- _EXCERPTED DATA_
▬▬▬▬▬▬▬▬▬▬
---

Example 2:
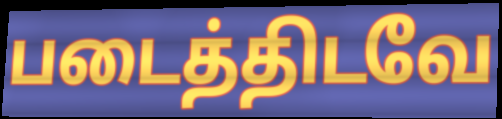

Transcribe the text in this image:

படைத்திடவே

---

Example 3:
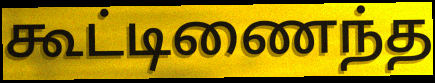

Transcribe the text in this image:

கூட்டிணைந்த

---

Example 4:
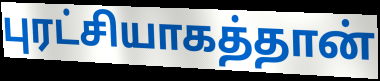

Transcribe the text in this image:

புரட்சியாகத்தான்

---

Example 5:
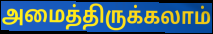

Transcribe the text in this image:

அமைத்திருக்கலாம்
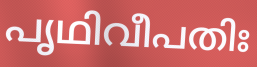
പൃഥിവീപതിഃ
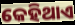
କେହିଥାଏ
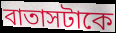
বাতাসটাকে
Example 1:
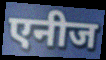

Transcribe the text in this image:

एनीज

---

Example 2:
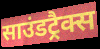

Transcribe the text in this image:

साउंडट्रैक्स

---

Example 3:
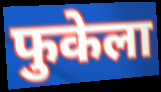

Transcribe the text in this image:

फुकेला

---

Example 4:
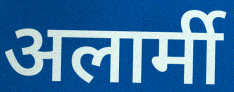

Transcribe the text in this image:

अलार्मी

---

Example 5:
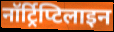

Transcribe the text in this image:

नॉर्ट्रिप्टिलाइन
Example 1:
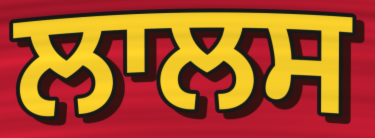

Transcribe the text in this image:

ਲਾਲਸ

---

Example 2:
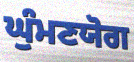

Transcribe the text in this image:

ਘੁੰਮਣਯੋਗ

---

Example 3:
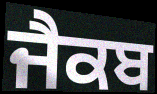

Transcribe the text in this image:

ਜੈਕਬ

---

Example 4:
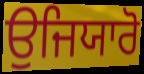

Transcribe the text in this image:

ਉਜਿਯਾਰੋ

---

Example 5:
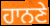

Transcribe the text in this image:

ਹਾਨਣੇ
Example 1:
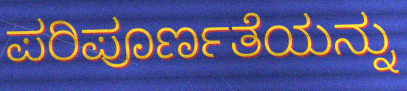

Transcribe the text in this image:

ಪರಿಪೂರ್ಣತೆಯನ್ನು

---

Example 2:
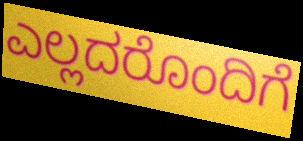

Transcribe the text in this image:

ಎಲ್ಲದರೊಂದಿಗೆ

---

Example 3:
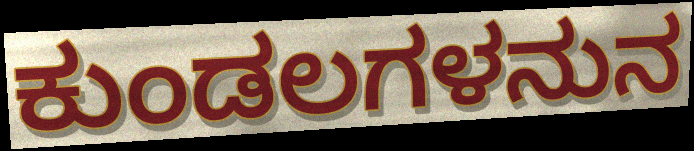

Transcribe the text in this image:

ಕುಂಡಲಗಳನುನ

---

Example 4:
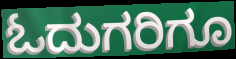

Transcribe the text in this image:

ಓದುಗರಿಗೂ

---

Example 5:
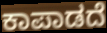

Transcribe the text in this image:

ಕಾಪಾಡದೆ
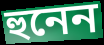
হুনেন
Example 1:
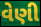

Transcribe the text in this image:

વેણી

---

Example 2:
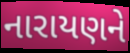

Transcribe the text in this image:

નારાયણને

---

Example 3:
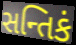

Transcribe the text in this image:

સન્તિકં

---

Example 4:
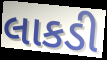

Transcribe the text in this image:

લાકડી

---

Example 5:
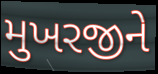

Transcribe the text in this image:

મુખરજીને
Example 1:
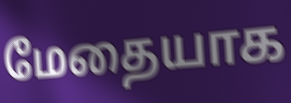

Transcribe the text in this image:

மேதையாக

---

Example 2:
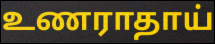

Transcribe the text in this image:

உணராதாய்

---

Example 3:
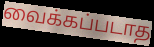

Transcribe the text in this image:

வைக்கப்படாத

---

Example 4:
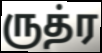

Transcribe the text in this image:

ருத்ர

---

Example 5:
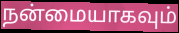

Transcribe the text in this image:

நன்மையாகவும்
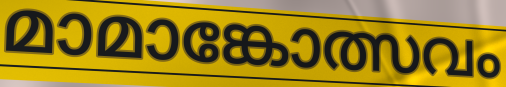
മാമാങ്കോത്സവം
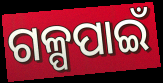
▬▬▬▬▬▬▬▬▬▬
- _WHAT IS EXPECTED_
Retype the data above exactly. Leave the pictures out.

- _RESPONSE BOX_
---

Example 2:

Transcribe the text in this image:

படைத்திடவே

---

Example 3:

Transcribe the text in this image:

கூட்டிணைந்த

---

Example 4:

Transcribe the text in this image:

புரட்சியாகத்தான்

---

Example 5:

Transcribe the text in this image:

அமைத்திருக்கலாம்
പൃഥിവീപതിഃ
କେହିଥାଏ
বাতাসটাকে
Example 1:

Transcribe the text in this image:

एनीज

---

Example 2:

Transcribe the text in this image:

साउंडट्रैक्स

---

Example 3:

Transcribe the text in this image:

फुकेला

---

Example 4:

Transcribe the text in this image:

अलार्मी

---

Example 5:

Transcribe the text in this image:

नॉर्ट्रिप्टिलाइन
Example 1:

Transcribe the text in this image:

ਲਾਲਸ

---

Example 2:

Transcribe the text in this image:

ਘੁੰਮਣਯੋਗ

---

Example 3:

Transcribe the text in this image:

ਜੈਕਬ

---

Example 4:

Transcribe the text in this image:

ਉਜਿਯਾਰੋ

---

Example 5:

Transcribe the text in this image:

ਹਾਨਣੇ
Example 1:

Transcribe the text in this image:

ಪರಿಪೂರ್ಣತೆಯನ್ನು

---

Example 2:

Transcribe the text in this image:

ಎಲ್ಲದರೊಂದಿಗೆ

---

Example 3:

Transcribe the text in this image:

ಕುಂಡಲಗಳನುನ

---

Example 4:

Transcribe the text in this image:

ಓದುಗರಿಗೂ

---

Example 5:

Transcribe the text in this image:

ಕಾಪಾಡದೆ
হুনেন
Example 1:

Transcribe the text in this image:

વેણી

---

Example 2:

Transcribe the text in this image:

નારાયણને

---

Example 3:

Transcribe the text in this image:

સન્તિકં

---

Example 4:

Transcribe the text in this image:

લાકડી

---

Example 5:

Transcribe the text in this image:

મુખરજીને
Example 1:

Transcribe the text in this image:

மேதையாக

---

Example 2:

Transcribe the text in this image:

உணராதாய்

---

Example 3:

Transcribe the text in this image:

வைக்கப்படாத

---

Example 4:

Transcribe the text in this image:

ருத்ர

---

Example 5:

Transcribe the text in this image:

நன்மையாகவும்
മാമാങ്കോത്സവം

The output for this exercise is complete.